In its early days, the Saskatoon Ex was primarily an agricultural event, but it slowly transformed over the years. (Nick Biblow/Tourism Saskatoon)
“One of the problems of having the Ex in the early days is there was no easy way to get across the river,” O’Brien explained. “The way you got across is you took the ferry. One year the ferry cable broke two days before the exhibition.”
The ferry, which was often unreliable, was no longer a headache for fairgoers after the Traffic Bridge opened in 1907. It was also the same year electricity came to Saskatoon.
“Suddenly the show was a nighttime show. The show could go into the night. They had side shows.
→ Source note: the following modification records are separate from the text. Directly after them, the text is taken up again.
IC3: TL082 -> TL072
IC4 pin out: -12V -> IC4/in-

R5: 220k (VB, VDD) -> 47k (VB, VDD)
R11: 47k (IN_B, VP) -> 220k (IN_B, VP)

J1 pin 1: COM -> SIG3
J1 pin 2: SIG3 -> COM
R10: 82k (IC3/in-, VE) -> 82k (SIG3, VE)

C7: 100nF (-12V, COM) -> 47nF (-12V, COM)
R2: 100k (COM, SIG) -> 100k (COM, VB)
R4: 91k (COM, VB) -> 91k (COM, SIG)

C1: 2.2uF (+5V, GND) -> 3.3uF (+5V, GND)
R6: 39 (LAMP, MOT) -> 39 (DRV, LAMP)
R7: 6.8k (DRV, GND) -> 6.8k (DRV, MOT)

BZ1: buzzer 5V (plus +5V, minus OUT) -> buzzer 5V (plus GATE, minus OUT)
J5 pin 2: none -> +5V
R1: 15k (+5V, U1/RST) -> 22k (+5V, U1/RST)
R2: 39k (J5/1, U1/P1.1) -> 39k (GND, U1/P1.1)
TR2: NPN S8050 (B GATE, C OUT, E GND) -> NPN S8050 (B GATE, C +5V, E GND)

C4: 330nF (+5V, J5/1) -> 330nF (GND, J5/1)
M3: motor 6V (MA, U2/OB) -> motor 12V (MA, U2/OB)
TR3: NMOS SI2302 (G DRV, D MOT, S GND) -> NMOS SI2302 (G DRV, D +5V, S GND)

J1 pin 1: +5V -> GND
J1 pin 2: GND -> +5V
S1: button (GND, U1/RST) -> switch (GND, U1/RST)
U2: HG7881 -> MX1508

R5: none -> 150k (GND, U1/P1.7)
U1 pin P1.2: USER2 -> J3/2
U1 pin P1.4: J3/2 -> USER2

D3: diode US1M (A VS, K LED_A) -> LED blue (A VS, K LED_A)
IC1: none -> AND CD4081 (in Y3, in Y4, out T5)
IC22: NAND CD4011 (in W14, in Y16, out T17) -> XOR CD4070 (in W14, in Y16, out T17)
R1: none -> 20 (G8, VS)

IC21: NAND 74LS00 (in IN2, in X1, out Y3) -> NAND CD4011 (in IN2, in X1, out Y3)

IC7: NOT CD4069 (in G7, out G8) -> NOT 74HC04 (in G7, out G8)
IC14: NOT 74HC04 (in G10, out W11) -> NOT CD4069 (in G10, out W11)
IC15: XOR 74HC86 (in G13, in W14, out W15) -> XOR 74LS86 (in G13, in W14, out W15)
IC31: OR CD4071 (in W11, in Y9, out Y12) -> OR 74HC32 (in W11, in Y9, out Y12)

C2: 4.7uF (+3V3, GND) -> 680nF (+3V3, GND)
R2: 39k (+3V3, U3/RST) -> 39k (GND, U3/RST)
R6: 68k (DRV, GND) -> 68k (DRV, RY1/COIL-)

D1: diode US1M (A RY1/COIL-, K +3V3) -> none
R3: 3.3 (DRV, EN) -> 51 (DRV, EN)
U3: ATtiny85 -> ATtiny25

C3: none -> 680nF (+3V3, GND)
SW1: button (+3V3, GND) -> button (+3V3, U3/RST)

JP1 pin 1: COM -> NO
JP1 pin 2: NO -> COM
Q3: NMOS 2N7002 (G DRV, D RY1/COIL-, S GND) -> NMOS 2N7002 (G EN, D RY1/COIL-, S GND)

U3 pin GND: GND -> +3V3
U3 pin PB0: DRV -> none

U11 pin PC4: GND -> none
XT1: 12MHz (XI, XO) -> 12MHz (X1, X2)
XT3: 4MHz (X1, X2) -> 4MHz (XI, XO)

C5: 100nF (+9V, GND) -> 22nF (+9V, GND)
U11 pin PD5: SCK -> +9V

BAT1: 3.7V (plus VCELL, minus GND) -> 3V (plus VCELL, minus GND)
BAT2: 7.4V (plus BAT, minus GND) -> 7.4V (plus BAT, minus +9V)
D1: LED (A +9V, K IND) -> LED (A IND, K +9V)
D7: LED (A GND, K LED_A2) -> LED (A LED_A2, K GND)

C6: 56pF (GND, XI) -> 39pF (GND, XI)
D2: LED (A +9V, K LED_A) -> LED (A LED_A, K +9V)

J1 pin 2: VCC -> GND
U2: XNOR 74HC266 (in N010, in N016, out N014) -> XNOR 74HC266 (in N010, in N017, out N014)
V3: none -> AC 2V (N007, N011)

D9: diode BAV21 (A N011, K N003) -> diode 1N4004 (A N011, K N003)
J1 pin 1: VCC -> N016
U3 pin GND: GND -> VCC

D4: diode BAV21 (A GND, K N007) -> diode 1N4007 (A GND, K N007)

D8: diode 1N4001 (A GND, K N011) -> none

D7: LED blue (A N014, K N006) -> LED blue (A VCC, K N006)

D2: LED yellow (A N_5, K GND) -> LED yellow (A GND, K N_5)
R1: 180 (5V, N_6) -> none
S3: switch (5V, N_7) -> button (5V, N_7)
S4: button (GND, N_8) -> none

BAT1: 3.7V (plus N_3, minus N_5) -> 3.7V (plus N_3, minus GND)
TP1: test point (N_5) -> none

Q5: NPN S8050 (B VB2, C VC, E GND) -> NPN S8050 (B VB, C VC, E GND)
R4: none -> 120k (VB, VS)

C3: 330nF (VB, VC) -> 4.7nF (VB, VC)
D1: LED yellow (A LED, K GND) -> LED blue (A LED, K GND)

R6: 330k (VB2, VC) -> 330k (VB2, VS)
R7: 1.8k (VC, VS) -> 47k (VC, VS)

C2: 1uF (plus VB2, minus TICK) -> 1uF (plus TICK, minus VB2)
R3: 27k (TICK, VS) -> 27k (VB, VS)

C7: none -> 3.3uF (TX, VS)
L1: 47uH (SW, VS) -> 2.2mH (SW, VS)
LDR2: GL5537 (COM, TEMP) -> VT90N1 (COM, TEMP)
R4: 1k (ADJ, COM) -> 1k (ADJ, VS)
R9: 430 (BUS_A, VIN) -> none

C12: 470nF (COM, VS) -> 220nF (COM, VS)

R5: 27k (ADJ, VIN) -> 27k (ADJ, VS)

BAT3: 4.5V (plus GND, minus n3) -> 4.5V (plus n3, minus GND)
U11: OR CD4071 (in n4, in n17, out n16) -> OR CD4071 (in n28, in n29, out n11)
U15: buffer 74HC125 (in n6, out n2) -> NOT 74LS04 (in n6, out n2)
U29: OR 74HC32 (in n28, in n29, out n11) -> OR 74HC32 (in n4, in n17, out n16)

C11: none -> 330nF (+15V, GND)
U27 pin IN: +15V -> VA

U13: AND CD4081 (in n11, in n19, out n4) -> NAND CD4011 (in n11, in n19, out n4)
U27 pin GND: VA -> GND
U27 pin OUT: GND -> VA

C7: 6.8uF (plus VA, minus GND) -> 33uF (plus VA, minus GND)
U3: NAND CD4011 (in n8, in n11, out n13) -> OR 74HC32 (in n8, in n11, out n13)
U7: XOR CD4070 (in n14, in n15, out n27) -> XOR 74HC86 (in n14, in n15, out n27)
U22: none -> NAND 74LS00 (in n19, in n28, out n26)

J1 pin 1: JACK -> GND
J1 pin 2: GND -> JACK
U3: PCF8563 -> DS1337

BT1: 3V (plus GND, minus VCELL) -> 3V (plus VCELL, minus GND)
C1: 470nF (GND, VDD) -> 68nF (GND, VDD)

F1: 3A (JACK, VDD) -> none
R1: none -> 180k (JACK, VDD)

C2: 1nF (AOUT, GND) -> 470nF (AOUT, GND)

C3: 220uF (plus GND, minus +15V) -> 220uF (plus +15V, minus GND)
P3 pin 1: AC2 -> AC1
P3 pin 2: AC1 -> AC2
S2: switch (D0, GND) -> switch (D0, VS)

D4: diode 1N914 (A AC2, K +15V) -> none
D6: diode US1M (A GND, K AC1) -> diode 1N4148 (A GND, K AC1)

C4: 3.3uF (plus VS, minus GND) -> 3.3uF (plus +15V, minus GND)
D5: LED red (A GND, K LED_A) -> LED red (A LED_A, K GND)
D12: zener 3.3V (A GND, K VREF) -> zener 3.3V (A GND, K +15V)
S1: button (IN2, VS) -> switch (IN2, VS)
They had food,” said O’Brien.
“The other big thing is they moved the exhibition to the summer to attract more people and have better weather.”
According to O’Brien, the fair moved several times during the early years until it found its permanent home at the site now known as Prairieland Park back in 1909.
“When they said ‘We want to have a big-city show,’ part of that was changing the focus from strictly agriculture to an agriculture-and-industrial show,” the archivist explained.
“One that showcases local industry, commerce, science, arts and more entertainment. Saskatoon isn’t just this rural area where we farm.”
Many additions and changes have been made to Prairieland Park over the past 140 years.

The racetrack at Marquis Downs is set to be replaced by a parking lot. Horse racing at the track ended in 2021. (Brent Bosker/650 CKOM)
The grandstand was built in 1928, and the Marquis Downs horse racing track opened in 1969.
The first exhibition in Saskatoon was supposed to happen a year earlier, in 1885, but it was scrapped because of the North-West Rebellion. The event was also cancelled in 2020 due to the COVID-19 pandemic.